- About this task -
Copy out all the data, word for word.

- Material for this task -
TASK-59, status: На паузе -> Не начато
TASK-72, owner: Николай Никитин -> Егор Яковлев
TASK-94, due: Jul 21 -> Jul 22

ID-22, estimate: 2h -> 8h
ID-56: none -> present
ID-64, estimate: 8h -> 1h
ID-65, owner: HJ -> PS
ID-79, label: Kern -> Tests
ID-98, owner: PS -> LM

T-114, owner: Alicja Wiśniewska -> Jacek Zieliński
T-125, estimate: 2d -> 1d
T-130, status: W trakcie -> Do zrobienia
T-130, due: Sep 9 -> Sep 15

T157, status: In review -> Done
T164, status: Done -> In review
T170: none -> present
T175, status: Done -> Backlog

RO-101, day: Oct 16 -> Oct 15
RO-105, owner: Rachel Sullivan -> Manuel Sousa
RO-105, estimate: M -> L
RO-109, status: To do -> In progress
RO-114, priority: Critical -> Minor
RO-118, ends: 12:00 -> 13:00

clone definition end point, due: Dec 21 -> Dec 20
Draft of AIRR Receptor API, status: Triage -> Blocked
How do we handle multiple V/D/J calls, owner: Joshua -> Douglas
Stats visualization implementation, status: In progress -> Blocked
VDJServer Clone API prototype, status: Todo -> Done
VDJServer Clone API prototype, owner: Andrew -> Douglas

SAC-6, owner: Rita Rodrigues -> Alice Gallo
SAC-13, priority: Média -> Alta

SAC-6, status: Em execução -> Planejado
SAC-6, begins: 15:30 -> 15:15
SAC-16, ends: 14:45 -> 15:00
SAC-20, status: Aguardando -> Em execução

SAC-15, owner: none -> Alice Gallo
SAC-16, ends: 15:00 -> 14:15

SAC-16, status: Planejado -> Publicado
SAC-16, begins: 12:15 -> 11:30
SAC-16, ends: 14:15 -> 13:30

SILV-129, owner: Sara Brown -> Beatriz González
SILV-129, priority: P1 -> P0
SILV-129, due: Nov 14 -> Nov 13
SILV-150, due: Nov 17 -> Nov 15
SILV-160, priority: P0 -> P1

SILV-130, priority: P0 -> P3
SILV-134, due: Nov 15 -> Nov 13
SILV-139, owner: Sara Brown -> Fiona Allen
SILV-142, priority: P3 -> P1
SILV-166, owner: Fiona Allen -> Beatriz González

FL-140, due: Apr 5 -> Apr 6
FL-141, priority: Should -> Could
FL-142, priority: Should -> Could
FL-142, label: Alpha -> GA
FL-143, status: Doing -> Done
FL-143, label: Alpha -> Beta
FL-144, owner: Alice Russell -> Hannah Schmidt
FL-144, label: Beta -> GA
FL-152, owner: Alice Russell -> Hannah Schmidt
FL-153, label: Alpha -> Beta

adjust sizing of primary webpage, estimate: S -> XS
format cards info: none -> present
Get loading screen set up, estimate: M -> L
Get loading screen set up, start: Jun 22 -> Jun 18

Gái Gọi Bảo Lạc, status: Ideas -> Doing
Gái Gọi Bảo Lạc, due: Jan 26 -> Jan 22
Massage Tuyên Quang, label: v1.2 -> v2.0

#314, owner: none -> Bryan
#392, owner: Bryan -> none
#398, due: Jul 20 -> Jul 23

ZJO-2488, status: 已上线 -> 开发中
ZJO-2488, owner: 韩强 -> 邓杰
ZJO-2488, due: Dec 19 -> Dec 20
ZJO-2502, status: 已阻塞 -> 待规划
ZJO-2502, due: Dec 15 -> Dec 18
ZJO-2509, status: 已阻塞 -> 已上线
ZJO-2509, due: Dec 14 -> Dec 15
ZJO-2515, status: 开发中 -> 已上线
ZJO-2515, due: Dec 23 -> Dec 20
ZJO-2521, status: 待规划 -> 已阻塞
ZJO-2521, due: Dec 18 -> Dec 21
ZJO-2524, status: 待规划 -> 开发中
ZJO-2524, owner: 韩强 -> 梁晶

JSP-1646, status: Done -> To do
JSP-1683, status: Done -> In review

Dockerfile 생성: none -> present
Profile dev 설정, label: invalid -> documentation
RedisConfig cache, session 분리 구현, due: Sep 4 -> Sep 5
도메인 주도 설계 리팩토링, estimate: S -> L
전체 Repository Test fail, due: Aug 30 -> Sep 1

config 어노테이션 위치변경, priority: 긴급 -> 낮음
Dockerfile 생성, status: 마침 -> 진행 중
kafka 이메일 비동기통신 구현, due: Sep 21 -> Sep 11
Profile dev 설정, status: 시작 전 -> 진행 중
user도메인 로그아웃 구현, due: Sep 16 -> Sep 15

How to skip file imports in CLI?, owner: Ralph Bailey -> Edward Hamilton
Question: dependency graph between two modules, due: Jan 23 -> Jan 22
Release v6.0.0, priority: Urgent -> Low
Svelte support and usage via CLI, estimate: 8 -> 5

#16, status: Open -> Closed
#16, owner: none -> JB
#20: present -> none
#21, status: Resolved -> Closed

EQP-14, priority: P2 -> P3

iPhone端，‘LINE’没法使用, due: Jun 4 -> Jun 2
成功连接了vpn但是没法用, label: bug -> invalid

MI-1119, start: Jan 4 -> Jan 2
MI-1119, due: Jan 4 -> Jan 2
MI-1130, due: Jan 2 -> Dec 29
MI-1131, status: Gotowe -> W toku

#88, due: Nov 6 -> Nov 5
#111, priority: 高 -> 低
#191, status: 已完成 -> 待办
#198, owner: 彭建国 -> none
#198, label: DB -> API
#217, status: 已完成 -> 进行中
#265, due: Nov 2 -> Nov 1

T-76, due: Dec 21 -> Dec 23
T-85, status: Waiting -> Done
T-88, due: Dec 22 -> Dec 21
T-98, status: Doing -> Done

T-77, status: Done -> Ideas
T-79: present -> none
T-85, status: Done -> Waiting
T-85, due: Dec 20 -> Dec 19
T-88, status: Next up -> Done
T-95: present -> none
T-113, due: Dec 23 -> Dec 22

- Written solution -
TASK-59, status: На паузе -> Не начато
TASK-72, owner: Николай Никитин -> Егор Яковлев
TASK-94, due: Jul 21 -> Jul 22

ID-22, estimate: 2h -> 8h
ID-56: none -> present
ID-64, estimate: 8h -> 1h
ID-65, owner: HJ -> PS
ID-79, label: Kern -> Tests
ID-98, owner: PS -> LM

T-114, owner: Alicja Wiśniewska -> Jacek Zieliński
T-125, estimate: 2d -> 1d
T-130, status: W trakcie -> Do zrobienia
T-130, due: Sep 9 -> Sep 15

T157, status: In review -> Done
T164, status: Done -> In review
T170: none -> present
T175, status: Done -> Backlog

RO-101, day: Oct 16 -> Oct 15
RO-105, owner: Rachel Sullivan -> Manuel Sousa
RO-105, estimate: M -> L
RO-109, status: To do -> In progress
RO-114, priority: Critical -> Minor
RO-118, ends: 12:00 -> 13:00

clone definition end point, due: Dec 21 -> Dec 20
Draft of AIRR Receptor API, status: Triage -> Blocked
How do we handle multiple V/D/J calls, owner: Joshua -> Douglas
Stats visualization implementation, status: In progress -> Blocked
VDJServer Clone API prototype, status: Todo -> Done
VDJServer Clone API prototype, owner: Andrew -> Douglas

SAC-6, owner: Rita Rodrigues -> Alice Gallo
SAC-13, priority: Média -> Alta

SAC-6, status: Em execução -> Planejado
SAC-6, begins: 15:30 -> 15:15
SAC-16, ends: 14:45 -> 15:00
SAC-20, status: Aguardando -> Em execução

SAC-15, owner: none -> Alice Gallo
SAC-16, ends: 15:00 -> 14:15

SAC-16, status: Planejado -> Publicado
SAC-16, begins: 12:15 -> 11:30
SAC-16, ends: 14:15 -> 13:30

SILV-129, owner: Sara Brown -> Beatriz González
SILV-129, priority: P1 -> P0
SILV-129, due: Nov 14 -> Nov 13
SILV-150, due: Nov 17 -> Nov 15
SILV-160, priority: P0 -> P1

SILV-130, priority: P0 -> P3
SILV-134, due: Nov 15 -> Nov 13
SILV-139, owner: Sara Brown -> Fiona Allen
SILV-142, priority: P3 -> P1
SILV-166, owner: Fiona Allen -> Beatriz González

FL-140, due: Apr 5 -> Apr 6
FL-141, priority: Should -> Could
FL-142, priority: Should -> Could
FL-142, label: Alpha -> GA
FL-143, status: Doing -> Done
FL-143, label: Alpha -> Beta
FL-144, owner: Alice Russell -> Hannah Schmidt
FL-144, label: Beta -> GA
FL-152, owner: Alice Russell -> Hannah Schmidt
FL-153, label: Alpha -> Beta

adjust sizing of primary webpage, estimate: S -> XS
format cards info: none -> present
Get loading screen set up, estimate: M -> L
Get loading screen set up, start: Jun 22 -> Jun 18

Gái Gọi Bảo Lạc, status: Ideas -> Doing
Gái Gọi Bảo Lạc, due: Jan 26 -> Jan 22
Massage Tuyên Quang, label: v1.2 -> v2.0

#314, owner: none -> Bryan
#392, owner: Bryan -> none
#398, due: Jul 20 -> Jul 23

ZJO-2488, status: 已上线 -> 开发中
ZJO-2488, owner: 韩强 -> 邓杰
ZJO-2488, due: Dec 19 -> Dec 20
ZJO-2502, status: 已阻塞 -> 待规划
ZJO-2502, due: Dec 15 -> Dec 18
ZJO-2509, status: 已阻塞 -> 已上线
ZJO-2509, due: Dec 14 -> Dec 15
ZJO-2515, status: 开发中 -> 已上线
ZJO-2515, due: Dec 23 -> Dec 20
ZJO-2521, status: 待规划 -> 已阻塞
ZJO-2521, due: Dec 18 -> Dec 21
ZJO-2524, status: 待规划 -> 开发中
ZJO-2524, owner: 韩强 -> 梁晶

JSP-1646, status: Done -> To do
JSP-1683, status: Done -> In review

Dockerfile 생성: none -> present
Profile dev 설정, label: invalid -> documentation
RedisConfig cache, session 분리 구현, due: Sep 4 -> Sep 5
도메인 주도 설계 리팩토링, estimate: S -> L
전체 Repository Test fail, due: Aug 30 -> Sep 1

config 어노테이션 위치변경, priority: 긴급 -> 낮음
Dockerfile 생성, status: 마침 -> 진행 중
kafka 이메일 비동기통신 구현, due: Sep 21 -> Sep 11
Profile dev 설정, status: 시작 전 -> 진행 중
user도메인 로그아웃 구현, due: Sep 16 -> Sep 15

How to skip file imports in CLI?, owner: Ralph Bailey -> Edward Hamilton
Question: dependency graph between two modules, due: Jan 23 -> Jan 22
Release v6.0.0, priority: Urgent -> Low
Svelte support and usage via CLI, estimate: 8 -> 5

#16, status: Open -> Closed
#16, owner: none -> JB
#20: present -> none
#21, status: Resolved -> Closed

EQP-14, priority: P2 -> P3

iPhone端，‘LINE’没法使用, due: Jun 4 -> Jun 2
成功连接了vpn但是没法用, label: bug -> invalid

MI-1119, start: Jan 4 -> Jan 2
MI-1119, due: Jan 4 -> Jan 2
MI-1130, due: Jan 2 -> Dec 29
MI-1131, status: Gotowe -> W toku

#88, due: Nov 6 -> Nov 5
#111, priority: 高 -> 低
#191, status: 已完成 -> 待办
#198, owner: 彭建国 -> none
#198, label: DB -> API
#217, status: 已完成 -> 进行中
#265, due: Nov 2 -> Nov 1

T-76, due: Dec 21 -> Dec 23
T-85, status: Waiting -> Done
T-88, due: Dec 22 -> Dec 21
T-98, status: Doing -> Done

T-77, status: Done -> Ideas
T-79: present -> none
T-85, status: Done -> Waiting
T-85, due: Dec 20 -> Dec 19
T-88, status: Next up -> Done
T-95: present -> none
T-113, due: Dec 23 -> Dec 22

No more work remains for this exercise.